L’Union Européenne donnerait son argent, beaucoup d’argent, aux grandes multinationales et même à la mafia ? On s’en doutait un peu, mais maintenant c’est officiel. Le Financial Times – premier quotidien économique au monde – et l’ONG Bureau of Investigative Journalism viennent de publier un substantifique dossier complété d’une gigantesque base de données en ligne des bénéficiaires des fonds structurels européens, projet par projet, la décentralisation des versements compliquant beaucoup la traçabilité des financements.

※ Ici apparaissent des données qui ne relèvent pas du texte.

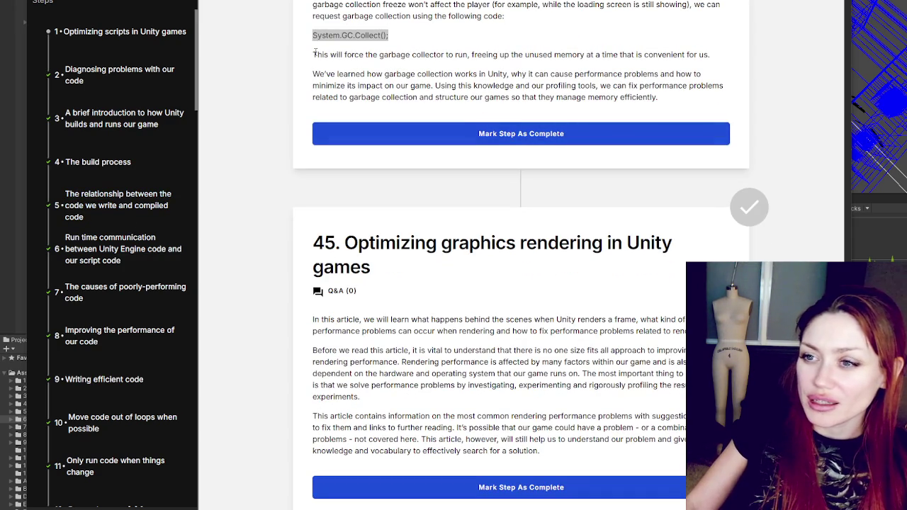
pyautogui.moveTo(314, 54)
pyautogui.mouseDown()
pyautogui.moveTo(467, 54)
pyautogui.moveTo(360, 36)
pyautogui.moveTo(725, 61)
pyautogui.mouseUp()
pyautogui.moveTo(312, 74)
pyautogui.mouseDown()
pyautogui.moveTo(582, 75)
pyautogui.moveTo(562, 85)
pyautogui.moveTo(567, 73)
pyautogui.moveTo(637, 85)
pyautogui.moveTo(347, 86)
pyautogui.moveTo(658, 97)
pyautogui.mouseUp()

Les fonds structurels - 347 milliards pour le septennat 2007-2013 - sont avec la politique agricole commune (PAC) le véritable bras armé de l’Union Européenne. Un bras pas si musclé que ça, compte tenu de l’importance des populations concernées, de la durée des programmes, et de l’ambition de combler les écarts de développement antre les régions européennes, tout en redistribuant les richesses, mais bon…
Ce n’est peut être pas un hasard si le pavé arrive de Grande-Bretagne. (...)
En tout cas, les infos du Financial Times n’ont pas été démenties. Dans sa défense, la commission européenne a confirmé l’essentiel des faits, tout en s’attachant (comme le gros de la presse) à des éléments secondaires, tels que le retard (seulement 10% d’engagés en trois ans et demi) ou la non-utilisation des dits fonds, phénomènes certes existants mais relativement normaux. (...)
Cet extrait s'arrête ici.